Bounding box coordinates
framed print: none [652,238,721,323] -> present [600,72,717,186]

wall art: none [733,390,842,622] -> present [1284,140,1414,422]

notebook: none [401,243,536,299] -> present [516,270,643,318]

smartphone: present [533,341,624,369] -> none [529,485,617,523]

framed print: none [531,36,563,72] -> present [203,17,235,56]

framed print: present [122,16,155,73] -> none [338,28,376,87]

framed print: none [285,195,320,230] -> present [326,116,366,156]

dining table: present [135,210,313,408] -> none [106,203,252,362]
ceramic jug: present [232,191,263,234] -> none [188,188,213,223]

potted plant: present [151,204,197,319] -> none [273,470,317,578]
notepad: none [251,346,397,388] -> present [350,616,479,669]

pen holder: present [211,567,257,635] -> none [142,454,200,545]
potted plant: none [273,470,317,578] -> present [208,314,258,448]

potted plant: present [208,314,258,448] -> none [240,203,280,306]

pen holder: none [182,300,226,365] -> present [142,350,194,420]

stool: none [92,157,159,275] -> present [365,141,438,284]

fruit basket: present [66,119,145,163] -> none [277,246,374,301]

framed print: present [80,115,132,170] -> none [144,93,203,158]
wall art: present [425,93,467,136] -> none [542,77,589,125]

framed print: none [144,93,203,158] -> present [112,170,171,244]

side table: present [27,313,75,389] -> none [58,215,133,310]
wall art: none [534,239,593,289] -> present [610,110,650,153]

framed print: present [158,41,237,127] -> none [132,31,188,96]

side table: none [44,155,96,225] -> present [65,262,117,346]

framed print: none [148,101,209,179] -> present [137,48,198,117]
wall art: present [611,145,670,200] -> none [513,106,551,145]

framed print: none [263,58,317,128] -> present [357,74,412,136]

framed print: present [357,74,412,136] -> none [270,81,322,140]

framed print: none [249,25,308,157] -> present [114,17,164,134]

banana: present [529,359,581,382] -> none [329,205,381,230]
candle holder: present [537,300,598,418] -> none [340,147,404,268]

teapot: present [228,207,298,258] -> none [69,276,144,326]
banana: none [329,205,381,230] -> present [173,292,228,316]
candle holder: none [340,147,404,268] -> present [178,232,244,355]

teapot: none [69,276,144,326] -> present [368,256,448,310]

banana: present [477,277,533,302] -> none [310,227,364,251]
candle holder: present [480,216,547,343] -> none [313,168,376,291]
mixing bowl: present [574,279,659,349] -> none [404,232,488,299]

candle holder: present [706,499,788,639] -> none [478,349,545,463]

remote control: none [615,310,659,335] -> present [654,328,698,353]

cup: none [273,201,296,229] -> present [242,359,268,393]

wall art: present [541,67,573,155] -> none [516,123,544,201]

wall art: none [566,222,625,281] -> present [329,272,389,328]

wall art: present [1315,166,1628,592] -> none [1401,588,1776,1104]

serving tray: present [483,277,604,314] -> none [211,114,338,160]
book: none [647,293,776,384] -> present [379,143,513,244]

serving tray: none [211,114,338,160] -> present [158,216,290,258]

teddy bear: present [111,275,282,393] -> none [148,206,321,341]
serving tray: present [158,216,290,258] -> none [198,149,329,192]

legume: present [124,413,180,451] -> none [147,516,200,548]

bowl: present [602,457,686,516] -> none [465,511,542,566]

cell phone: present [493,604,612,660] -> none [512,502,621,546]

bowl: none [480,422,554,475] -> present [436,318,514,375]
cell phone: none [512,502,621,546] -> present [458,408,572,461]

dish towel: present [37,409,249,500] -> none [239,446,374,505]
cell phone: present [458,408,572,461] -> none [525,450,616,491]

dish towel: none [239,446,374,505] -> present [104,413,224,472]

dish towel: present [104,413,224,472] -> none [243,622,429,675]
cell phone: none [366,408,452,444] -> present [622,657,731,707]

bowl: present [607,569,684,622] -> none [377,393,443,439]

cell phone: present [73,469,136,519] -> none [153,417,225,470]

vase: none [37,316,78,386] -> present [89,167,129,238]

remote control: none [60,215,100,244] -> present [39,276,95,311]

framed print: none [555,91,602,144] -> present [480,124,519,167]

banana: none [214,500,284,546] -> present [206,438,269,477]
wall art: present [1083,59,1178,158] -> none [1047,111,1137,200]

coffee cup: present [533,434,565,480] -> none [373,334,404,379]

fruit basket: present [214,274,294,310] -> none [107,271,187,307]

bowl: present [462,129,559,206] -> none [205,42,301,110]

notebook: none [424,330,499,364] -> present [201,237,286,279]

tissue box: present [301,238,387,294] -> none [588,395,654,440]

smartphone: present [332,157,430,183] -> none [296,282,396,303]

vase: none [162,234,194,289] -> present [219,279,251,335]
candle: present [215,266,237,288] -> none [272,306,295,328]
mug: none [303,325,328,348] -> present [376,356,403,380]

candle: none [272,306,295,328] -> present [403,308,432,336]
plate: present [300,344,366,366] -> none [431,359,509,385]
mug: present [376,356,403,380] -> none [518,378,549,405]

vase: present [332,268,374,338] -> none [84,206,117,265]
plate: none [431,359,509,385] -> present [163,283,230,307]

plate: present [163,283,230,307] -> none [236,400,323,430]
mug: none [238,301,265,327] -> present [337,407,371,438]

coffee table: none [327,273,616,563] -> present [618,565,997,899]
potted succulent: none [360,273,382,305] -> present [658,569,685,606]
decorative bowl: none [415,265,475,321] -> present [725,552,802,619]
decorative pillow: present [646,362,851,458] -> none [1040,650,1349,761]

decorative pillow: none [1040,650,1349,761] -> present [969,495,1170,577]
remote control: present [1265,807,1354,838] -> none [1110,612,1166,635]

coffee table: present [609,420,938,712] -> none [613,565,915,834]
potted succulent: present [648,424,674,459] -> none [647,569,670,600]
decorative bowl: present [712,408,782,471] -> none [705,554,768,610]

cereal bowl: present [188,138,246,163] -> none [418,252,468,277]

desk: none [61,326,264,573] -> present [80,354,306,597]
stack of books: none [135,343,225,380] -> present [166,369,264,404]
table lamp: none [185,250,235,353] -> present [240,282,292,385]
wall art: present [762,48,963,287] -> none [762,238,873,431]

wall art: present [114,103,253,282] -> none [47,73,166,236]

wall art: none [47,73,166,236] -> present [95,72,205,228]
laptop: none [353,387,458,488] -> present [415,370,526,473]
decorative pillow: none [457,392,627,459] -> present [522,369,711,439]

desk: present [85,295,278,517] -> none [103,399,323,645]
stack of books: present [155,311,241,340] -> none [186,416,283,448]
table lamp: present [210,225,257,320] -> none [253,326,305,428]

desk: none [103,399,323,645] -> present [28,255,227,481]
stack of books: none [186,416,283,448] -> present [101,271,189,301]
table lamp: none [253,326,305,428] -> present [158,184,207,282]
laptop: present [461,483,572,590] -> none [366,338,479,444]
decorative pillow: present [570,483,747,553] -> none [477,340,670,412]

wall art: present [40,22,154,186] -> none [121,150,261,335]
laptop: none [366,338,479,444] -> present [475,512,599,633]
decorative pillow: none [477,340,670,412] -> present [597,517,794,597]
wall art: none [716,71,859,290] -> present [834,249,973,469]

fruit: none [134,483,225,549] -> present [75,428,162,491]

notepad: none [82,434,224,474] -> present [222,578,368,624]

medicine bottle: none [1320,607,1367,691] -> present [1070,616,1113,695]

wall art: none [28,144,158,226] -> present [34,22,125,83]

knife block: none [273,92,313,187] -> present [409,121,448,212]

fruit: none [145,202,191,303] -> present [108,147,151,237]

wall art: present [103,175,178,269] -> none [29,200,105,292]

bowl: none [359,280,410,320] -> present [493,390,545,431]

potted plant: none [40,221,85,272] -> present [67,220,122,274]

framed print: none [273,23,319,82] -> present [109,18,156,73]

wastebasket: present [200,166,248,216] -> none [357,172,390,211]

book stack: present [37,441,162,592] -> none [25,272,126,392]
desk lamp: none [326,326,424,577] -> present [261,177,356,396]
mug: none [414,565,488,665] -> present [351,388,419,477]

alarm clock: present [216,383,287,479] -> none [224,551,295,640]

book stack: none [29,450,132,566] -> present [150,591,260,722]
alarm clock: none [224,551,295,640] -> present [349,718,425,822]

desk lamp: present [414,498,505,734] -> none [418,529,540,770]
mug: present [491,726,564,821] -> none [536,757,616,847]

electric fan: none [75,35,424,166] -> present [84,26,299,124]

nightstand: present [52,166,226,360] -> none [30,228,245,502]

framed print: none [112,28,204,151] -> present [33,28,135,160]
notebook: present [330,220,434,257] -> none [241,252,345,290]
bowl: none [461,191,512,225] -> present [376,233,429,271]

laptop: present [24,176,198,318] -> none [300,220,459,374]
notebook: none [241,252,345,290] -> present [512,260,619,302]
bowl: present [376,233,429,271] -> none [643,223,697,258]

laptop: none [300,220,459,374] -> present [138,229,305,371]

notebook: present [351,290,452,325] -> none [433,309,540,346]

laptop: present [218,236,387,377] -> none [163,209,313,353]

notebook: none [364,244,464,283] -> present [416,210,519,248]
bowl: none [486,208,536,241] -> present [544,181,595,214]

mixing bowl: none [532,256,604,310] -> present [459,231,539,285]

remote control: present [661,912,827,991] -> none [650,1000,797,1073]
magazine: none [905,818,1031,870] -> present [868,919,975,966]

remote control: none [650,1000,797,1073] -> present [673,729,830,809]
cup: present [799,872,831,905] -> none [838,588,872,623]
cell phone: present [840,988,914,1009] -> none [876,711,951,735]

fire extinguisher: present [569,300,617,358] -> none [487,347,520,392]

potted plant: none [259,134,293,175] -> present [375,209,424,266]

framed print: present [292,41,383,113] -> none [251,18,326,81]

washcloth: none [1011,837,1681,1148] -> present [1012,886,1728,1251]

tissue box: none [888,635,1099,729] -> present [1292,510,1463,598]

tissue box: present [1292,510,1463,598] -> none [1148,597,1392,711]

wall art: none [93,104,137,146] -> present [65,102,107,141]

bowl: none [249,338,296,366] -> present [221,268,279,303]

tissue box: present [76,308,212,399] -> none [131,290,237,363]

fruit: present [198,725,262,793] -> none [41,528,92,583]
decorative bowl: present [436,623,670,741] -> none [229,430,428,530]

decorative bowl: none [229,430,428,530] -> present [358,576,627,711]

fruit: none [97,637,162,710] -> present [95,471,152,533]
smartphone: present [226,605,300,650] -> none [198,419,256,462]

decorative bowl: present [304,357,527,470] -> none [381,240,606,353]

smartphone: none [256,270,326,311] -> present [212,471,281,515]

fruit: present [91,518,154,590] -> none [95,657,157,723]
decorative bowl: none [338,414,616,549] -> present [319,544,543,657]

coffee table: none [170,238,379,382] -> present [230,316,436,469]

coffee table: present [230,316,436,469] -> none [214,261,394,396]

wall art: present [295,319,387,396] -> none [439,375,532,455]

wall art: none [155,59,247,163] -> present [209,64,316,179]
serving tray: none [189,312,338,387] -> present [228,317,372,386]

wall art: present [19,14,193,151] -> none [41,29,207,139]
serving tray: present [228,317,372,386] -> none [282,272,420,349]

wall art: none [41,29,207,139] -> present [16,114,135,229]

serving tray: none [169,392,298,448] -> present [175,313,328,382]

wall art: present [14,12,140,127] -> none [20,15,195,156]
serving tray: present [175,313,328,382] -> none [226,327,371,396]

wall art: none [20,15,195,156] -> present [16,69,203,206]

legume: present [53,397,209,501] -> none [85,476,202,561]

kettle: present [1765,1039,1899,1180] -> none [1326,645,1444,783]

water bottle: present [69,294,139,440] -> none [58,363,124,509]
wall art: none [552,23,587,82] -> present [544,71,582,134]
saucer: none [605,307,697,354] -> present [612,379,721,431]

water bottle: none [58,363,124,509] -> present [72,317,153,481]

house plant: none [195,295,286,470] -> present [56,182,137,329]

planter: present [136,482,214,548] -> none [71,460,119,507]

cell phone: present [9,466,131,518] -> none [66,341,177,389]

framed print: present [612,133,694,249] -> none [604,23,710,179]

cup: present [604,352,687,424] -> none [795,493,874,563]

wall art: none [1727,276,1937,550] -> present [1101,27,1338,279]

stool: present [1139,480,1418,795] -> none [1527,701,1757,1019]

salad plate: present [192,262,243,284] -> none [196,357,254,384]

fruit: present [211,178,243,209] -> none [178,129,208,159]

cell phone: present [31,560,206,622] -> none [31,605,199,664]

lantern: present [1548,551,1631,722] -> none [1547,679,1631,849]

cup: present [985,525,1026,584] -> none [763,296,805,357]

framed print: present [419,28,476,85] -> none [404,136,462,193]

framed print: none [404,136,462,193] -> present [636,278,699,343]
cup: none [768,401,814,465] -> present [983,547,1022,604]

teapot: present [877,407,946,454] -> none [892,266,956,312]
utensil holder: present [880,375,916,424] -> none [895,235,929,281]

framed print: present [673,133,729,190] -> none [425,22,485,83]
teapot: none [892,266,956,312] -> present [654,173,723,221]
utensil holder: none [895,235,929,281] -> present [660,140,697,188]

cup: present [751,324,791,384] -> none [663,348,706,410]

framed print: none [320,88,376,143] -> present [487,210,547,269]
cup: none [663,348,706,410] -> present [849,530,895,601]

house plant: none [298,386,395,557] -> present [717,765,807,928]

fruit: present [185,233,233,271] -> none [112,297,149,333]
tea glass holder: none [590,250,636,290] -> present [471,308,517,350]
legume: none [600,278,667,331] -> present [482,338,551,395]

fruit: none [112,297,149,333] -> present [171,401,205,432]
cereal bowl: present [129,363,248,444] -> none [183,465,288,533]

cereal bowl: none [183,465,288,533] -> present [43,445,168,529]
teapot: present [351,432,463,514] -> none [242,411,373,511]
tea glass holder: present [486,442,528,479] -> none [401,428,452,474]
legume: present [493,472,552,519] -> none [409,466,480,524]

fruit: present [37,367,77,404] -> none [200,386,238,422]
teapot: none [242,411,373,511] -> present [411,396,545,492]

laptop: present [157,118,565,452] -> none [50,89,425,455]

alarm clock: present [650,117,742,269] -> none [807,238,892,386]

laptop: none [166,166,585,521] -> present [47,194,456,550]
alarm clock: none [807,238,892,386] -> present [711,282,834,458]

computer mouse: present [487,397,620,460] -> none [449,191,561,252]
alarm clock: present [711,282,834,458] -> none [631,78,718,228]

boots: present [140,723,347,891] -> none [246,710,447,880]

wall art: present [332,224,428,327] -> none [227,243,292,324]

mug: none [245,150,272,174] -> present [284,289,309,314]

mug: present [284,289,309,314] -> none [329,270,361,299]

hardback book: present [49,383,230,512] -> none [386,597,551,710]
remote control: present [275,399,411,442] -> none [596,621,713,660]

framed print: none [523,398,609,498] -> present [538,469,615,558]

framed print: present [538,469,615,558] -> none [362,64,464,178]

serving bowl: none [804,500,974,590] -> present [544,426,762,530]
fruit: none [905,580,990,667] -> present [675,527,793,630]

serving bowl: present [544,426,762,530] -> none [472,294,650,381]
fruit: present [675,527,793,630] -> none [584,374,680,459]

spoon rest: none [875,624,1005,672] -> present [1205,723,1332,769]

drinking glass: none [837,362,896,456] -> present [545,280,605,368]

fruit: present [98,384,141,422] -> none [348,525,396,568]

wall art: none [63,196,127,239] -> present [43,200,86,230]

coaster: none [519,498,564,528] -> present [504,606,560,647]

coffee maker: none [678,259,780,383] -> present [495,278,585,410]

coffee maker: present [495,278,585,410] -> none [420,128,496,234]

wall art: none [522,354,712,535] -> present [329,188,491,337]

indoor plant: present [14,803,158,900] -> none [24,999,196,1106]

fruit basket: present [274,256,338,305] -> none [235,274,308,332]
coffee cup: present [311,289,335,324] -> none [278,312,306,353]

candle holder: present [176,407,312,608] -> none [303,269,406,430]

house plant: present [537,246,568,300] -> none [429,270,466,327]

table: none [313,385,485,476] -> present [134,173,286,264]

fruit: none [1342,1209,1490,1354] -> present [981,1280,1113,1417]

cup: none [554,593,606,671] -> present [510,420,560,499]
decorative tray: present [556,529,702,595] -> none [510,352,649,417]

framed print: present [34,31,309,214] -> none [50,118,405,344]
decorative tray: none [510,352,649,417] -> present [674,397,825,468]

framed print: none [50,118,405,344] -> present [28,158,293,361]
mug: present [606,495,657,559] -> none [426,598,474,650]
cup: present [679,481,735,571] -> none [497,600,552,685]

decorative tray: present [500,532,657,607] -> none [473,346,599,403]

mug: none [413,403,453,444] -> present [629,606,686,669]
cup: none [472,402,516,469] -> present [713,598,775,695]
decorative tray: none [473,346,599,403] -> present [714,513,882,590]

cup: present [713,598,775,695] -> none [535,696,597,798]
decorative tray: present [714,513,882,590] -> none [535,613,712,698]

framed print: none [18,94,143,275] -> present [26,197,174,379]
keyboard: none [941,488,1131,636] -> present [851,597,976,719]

▸ **EXERCISE DETAILS**
Write out exactly the lines that fall from the line with "notebook: none [424,330,499,364]" to the line with "plate: present [300,344,366,366]" in the records above, keeping both ends.

▸ **ANSWER AREA**
notebook: none [424,330,499,364] -> present [201,237,286,279]

tissue box: present [301,238,387,294] -> none [588,395,654,440]

smartphone: present [332,157,430,183] -> none [296,282,396,303]

vase: none [162,234,194,289] -> present [219,279,251,335]
candle: present [215,266,237,288] -> none [272,306,295,328]
mug: none [303,325,328,348] -> present [376,356,403,380]

candle: none [272,306,295,328] -> present [403,308,432,336]
plate: present [300,344,366,366] -> none [431,359,509,385]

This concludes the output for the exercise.